Encyclopedia of the Great Plains

David J. Wishart, Editor


Telus Corporation is an Alberta–British Columbia telecommunication firm created by the 1999 merger of two province-based companies. It is the second largest telecommunication organization in Canada and one of the largest business operations in Canada headquartered in the West.

Telus's emergence reflects the changing goals of western provincial enterprises and governments and the influence of federal regulations. Until privatized and renamed Telus in 1990, the former Alberta Government Telephones operated from 1908 to 1990 as a provincial crown enterprise regulated and sheltered under a provincial public utilities board. Operating from 1904 to 1999, bc Telephone, renamed bc Telecom in 1992 and a wholly owned subsidiary since 1926 of American utility gte, was confined to provincial activity under the federal regulation that oversaw private-sector utilities.

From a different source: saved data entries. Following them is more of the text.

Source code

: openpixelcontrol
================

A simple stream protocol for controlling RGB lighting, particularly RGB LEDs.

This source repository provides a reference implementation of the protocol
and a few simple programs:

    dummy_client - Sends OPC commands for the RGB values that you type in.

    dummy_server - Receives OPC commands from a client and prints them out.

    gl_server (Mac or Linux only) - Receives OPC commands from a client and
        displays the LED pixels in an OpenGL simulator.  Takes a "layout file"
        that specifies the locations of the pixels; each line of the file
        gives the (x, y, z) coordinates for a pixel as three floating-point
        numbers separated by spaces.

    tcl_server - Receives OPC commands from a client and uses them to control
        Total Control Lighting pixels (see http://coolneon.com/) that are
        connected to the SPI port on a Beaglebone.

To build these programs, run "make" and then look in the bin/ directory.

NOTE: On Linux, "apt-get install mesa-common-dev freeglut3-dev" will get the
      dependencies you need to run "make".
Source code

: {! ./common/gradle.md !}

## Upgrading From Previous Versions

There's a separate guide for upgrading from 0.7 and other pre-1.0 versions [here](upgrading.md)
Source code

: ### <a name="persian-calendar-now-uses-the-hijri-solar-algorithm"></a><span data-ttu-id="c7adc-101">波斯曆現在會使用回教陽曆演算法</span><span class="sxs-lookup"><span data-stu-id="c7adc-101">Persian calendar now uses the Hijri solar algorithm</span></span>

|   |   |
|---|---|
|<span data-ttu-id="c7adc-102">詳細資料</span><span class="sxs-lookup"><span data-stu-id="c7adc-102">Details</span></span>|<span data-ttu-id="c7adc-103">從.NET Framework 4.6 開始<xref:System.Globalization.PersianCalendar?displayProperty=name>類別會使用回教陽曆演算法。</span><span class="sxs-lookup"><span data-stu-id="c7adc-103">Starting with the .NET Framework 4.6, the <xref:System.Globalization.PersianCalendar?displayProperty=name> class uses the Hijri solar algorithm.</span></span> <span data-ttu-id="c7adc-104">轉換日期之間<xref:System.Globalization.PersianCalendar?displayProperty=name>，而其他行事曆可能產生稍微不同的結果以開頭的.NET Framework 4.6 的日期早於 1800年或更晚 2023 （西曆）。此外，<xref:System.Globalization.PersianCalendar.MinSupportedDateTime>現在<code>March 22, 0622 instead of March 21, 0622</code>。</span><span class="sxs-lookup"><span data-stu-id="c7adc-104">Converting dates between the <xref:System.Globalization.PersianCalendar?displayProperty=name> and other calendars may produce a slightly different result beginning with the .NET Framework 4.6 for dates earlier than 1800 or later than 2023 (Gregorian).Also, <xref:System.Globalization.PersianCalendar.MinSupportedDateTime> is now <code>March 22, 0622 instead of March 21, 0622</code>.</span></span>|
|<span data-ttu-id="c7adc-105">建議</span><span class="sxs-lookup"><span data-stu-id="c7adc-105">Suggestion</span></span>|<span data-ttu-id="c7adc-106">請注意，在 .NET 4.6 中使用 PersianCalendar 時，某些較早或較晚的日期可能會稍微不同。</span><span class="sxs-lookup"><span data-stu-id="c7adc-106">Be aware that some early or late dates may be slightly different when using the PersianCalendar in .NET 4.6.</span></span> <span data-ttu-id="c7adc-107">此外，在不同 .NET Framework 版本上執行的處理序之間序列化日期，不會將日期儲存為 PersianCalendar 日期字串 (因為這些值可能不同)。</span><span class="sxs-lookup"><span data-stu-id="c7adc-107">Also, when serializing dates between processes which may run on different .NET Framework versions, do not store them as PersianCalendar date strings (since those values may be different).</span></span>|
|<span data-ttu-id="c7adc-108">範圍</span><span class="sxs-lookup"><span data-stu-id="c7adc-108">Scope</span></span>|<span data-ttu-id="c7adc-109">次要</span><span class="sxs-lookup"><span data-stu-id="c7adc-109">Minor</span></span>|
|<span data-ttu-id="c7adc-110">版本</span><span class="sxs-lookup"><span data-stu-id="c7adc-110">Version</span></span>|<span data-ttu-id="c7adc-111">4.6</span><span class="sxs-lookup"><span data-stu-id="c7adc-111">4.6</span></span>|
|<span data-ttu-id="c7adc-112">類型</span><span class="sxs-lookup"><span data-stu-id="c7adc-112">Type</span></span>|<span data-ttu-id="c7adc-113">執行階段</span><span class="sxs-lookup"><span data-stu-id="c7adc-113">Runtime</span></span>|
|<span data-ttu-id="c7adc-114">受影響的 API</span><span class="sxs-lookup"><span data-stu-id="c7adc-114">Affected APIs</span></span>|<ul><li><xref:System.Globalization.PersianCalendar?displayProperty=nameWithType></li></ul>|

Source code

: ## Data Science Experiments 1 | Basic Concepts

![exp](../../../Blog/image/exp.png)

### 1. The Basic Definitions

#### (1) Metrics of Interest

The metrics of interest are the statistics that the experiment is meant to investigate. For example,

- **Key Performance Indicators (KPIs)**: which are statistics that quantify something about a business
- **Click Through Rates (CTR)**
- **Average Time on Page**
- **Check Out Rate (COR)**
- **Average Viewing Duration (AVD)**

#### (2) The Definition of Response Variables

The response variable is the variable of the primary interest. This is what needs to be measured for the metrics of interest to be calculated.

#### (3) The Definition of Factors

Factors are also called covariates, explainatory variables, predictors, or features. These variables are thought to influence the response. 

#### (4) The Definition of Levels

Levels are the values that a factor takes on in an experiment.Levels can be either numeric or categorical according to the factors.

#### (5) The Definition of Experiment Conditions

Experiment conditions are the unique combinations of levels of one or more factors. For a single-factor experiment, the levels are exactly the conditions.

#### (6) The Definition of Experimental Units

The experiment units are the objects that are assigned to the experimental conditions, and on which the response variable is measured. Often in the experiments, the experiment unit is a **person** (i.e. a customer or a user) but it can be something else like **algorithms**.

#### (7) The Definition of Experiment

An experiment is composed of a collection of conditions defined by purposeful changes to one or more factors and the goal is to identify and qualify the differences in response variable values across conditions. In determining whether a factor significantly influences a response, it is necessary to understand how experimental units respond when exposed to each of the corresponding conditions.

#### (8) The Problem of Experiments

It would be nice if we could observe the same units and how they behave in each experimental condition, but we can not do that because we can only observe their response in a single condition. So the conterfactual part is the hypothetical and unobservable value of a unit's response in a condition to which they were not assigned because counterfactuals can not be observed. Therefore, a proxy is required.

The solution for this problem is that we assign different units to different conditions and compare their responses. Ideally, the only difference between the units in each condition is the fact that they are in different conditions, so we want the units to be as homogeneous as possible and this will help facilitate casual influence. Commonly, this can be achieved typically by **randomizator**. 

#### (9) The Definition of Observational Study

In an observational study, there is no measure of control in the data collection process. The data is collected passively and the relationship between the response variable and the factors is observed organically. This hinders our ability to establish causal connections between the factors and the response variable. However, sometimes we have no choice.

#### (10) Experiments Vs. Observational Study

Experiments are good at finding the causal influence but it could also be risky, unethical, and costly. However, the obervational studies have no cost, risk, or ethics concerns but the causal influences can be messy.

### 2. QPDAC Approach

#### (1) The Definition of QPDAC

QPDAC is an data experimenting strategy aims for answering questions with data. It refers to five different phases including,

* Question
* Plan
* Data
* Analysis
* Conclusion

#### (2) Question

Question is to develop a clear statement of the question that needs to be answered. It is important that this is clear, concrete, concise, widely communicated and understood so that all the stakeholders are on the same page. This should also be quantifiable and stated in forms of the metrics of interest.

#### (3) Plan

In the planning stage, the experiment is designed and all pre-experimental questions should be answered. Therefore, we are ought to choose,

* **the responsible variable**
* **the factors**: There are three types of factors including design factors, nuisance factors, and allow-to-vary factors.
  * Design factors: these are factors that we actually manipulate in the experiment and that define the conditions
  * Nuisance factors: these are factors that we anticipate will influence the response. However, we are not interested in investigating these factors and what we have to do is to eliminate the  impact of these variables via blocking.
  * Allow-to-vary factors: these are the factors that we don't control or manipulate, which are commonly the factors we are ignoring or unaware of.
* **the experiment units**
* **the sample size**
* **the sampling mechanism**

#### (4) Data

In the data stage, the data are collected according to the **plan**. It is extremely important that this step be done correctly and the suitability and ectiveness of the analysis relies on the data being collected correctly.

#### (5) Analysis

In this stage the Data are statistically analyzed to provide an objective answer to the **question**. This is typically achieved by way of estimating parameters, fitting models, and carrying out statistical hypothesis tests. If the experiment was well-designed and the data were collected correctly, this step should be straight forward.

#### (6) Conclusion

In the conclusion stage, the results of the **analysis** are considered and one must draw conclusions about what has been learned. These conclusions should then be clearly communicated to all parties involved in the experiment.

In 1988 the Supreme Court of Canada ruled that federal regulation of telecommunication included provincial crown-owned enterprises, and in 1992 the federal regulator, the Canadian Radio-Television and Telecommunication Commission, began allowing interprovincial telecommunication competition. The merger between Edmonton-based Telus and Vancouver-based BC Telecom has enabled Telus to compete nationally with other telecommunication and cable providers for the total market of data, Internet, voice, and wireless communication. Current federal regulation of telecommunication stipulates that rates and ownership structures are controlled but not competition for markets. Telus shares are one-fifth held by Verizon, the successor to gte and Bell Atlantic. Telus has made major acquisitions in Canada and abroad in order to compete throughout Canada, in the United States, and elsewhere.

Barry Ferguson University of Manitoba

Babe, Robert. Telecommunication in Canada: Technology, Industry and Government. Toronto: University of Toronto Press, 1990.

Lens, Jean-Guy. The Invisible Empire: A History of the Telecommunication Industry in Canada 1846– 1956. Montreal: McGill-Queen's University Press, 2001.